### Direction
Lay out each line of the records below as a numbered list, skipping any blank lines.

┄┄┄┄┄┄┄┄┄┄┄┄┄┄┄┄┄┄┄┄

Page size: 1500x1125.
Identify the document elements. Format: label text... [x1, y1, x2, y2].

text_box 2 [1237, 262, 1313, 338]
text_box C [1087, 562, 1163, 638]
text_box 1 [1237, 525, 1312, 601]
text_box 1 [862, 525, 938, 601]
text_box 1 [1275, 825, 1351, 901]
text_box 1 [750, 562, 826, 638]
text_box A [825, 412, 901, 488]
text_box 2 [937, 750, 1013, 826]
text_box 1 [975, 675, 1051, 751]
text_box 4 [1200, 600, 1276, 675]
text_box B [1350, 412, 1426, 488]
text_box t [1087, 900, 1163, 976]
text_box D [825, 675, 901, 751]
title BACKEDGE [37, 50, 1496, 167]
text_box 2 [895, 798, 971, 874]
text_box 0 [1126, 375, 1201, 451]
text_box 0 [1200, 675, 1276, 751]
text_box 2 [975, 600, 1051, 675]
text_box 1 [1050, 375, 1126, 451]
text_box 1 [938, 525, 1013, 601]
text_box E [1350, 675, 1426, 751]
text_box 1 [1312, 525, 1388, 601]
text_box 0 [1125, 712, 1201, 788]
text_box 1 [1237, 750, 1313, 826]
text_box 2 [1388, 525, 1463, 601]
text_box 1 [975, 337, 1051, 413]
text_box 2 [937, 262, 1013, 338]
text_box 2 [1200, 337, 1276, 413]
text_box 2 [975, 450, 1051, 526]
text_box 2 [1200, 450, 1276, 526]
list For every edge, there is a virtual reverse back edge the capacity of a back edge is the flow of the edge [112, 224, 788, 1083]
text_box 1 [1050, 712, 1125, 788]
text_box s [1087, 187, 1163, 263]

┄┄┄┄┄┄┄┄┄┄┄┄┄┄┄┄┄┄┄┄

### Exercise response
1. Page size: 1500x1125.
2. Identify the document elements. Format: label text... [x1, y1, x2, y2].
3. text_box 2 [1237, 262, 1313, 338]
4. text_box C [1087, 562, 1163, 638]
5. text_box 1 [1237, 525, 1312, 601]
6. text_box 1 [862, 525, 938, 601]
7. text_box 1 [1275, 825, 1351, 901]
8. text_box 1 [750, 562, 826, 638]
9. text_box A [825, 412, 901, 488]
10. text_box 2 [937, 750, 1013, 826]
11. text_box 1 [975, 675, 1051, 751]
12. text_box 4 [1200, 600, 1276, 675]
13. text_box B [1350, 412, 1426, 488]
14. text_box t [1087, 900, 1163, 976]
15. text_box D [825, 675, 901, 751]
16. title BACKEDGE [37, 50, 1496, 167]
17. text_box 2 [895, 798, 971, 874]
18. text_box 0 [1126, 375, 1201, 451]
19. text_box 0 [1200, 675, 1276, 751]
20. text_box 2 [975, 600, 1051, 675]
21. text_box 1 [1050, 375, 1126, 451]
22. text_box 1 [938, 525, 1013, 601]
23. text_box E [1350, 675, 1426, 751]
24. text_box 1 [1312, 525, 1388, 601]
25. text_box 0 [1125, 712, 1201, 788]
26. text_box 1 [1237, 750, 1313, 826]
27. text_box 2 [1388, 525, 1463, 601]
28. text_box 1 [975, 337, 1051, 413]
29. text_box 2 [937, 262, 1013, 338]
30. text_box 2 [1200, 337, 1276, 413]
31. text_box 2 [975, 450, 1051, 526]
32. text_box 2 [1200, 450, 1276, 526]
33. list For every edge, there is a virtual reverse back edge the capacity of a back edge is the flow of the edge [112, 224, 788, 1083]
34. text_box 1 [1050, 712, 1125, 788]
35. text_box s [1087, 187, 1163, 263]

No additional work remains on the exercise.